The Hamilton Project seeks to advance America's promise of opportunity, prosperity, and growth.
www.hamiltonproject.org
Thanks for providing this. Unfortunately, there is not much more at the link that the graphs (and not even any error bars on the graph, ugh).
I have some concerns about their methodology. Data on arrests and convictions can be obtained easily enough, but drug use? And selling? Are they relying on self reporting? That makes it is less reliable than objective metrics. Many people would not be willing to admit drug use, and much less dealing, to poll takers. Would blacks be less likely to admit it than whites? I would say it is likely - distrust of authorities and all that. That alone would skew the stats. But that is the least of it. The graph just talks about "use" and "sales" as percentage of population. It does not distinguish the type of drug. It does not distinguish the frequency. Somebody who smokes a joint a couple of times a year is obviously far less likely to get busted that somebody who smokes weed every day. Rate of drug use is more complex than just having used it at some point. It would be in units like man-joints/year, man-lines/year or similar.
I don't think it even accounts for weed being legal in some places even in 2015.
Hamilton Project said:
Black and white Americans sell and use drugs at similar rates, but black Americans are 2.7 times as likely to be arrested for drug-related offenses.
2.7x is far cry from 10x claim from before. And again, socioeconomic and behavioral factors can explain the difference. If you are using or selling in public, you have a much greater chance of getting busted. Police are also more interested in meth, heroin and fentanyl, rather than weed. So there are a lot of variables here the Hamilton Project does not even begin to address.
You think a lot has changed since 2015? Stay tuned.

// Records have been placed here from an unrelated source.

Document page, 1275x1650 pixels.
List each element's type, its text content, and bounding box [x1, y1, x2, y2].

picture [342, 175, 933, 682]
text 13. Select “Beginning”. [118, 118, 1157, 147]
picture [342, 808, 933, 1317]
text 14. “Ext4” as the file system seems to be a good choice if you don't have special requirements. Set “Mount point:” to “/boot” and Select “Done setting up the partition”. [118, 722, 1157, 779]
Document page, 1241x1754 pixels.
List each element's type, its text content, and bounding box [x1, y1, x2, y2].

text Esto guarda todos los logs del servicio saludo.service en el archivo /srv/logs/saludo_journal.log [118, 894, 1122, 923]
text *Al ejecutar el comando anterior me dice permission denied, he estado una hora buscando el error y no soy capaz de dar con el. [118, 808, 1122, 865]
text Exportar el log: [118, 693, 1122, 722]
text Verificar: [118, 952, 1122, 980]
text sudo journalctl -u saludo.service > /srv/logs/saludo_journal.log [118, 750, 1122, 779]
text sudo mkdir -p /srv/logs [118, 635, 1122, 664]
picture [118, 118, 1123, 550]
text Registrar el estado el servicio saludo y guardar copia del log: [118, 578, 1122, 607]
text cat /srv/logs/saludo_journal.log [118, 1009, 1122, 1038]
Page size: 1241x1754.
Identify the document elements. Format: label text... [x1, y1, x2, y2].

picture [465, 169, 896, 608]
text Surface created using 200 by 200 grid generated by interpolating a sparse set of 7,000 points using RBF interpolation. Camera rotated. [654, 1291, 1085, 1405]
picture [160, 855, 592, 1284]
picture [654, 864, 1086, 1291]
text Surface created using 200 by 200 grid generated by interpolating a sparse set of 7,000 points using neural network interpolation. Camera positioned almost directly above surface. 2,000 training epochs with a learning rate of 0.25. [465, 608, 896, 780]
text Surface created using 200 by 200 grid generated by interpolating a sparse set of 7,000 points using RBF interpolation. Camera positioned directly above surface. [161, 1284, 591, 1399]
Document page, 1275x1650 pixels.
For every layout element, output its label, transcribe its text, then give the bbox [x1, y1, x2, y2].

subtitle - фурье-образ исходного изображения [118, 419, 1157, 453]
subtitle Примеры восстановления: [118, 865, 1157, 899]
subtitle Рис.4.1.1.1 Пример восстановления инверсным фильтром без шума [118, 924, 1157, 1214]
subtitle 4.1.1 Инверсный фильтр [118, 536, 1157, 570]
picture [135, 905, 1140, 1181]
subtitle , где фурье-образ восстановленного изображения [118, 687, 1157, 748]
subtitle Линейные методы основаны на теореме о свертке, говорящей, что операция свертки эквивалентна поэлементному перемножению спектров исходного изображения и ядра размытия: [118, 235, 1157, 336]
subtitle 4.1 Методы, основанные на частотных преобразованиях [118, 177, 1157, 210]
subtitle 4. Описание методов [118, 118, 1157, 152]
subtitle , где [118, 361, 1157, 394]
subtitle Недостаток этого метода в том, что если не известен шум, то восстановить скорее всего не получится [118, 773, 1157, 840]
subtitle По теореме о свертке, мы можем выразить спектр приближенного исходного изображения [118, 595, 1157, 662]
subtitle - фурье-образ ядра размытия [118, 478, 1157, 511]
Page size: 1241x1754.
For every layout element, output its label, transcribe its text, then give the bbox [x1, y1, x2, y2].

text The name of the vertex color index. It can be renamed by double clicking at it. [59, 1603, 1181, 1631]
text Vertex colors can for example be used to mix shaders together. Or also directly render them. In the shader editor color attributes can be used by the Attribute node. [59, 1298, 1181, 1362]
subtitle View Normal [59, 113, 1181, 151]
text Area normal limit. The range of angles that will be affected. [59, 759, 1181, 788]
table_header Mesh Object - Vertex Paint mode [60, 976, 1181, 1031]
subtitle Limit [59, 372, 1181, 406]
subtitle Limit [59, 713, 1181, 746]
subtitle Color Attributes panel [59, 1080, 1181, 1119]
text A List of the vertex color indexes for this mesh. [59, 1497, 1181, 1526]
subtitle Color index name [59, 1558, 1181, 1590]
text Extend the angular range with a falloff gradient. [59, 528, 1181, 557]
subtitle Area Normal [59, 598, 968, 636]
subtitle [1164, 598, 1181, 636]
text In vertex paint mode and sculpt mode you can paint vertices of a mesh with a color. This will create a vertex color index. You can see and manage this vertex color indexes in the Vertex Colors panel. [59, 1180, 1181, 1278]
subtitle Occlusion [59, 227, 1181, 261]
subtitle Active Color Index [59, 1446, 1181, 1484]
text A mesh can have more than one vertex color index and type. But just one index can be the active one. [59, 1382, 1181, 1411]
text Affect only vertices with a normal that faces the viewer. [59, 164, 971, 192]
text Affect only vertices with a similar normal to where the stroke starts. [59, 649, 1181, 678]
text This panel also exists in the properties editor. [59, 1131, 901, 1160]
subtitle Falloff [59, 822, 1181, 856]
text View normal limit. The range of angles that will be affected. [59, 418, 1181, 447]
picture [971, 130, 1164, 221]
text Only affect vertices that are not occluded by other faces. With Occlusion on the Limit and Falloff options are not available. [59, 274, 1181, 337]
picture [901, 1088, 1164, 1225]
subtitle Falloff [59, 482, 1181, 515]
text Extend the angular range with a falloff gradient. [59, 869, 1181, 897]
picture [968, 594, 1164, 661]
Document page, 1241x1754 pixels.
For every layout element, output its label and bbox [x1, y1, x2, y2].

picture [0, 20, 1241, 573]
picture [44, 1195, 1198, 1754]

Well, weed has been legalized in many places since then. That should affect the stats I would say.
Being aware of societal facts and issues are mutually inclusive.
Being concerned about issues and being actually informed about them often have a non-overlapping Vann Diagram. Vapidity of activism is a hallmark of woke. That is not restricted to one race, of course. Plenty of white wokesters out there. Neither is it restricted to one side of the political spectrum. MTG is vapid af - we do not call it woke when it's from the right, but the two phenomena are kissing cousins.
You can't be woke without basing your position on facts.
Here I have to vociferously disagree. Perhaps the issue is that you approach it by looking at some sort of a Platonic ideal of woke, while I look at actually existing woke, specifically as it emerged after the 2014 Ferguson riots (aka "uprising" as the woke call it).
You can't be aware of issues (of racial and social justice) without being aware of societal facts. You like many racist white people before you, appropriate terms for nefarious purposes only to have it bite you in the ass later.
Edit: I'm not calling you racist. I'm saying what you're doing is very similar to what racist people have done.
Thanks for the edit. I already wanted to hit that report button.
That white racists call out black extremism is not surprising. But a lot more people than them will and should out black extremism.
Racial extremism, nationalism, supremacism or "power" are not magically benign when they come from one race.
I am not appropriating nothing though, much less for nefarious purposes. Appropriating woke would be to try to use it to describe myself.
Instead I am describing those who have been using the term for themselves. Of course, I do not have a positive view of them, so my view of the label "woke" they use for themselves is similarly negative.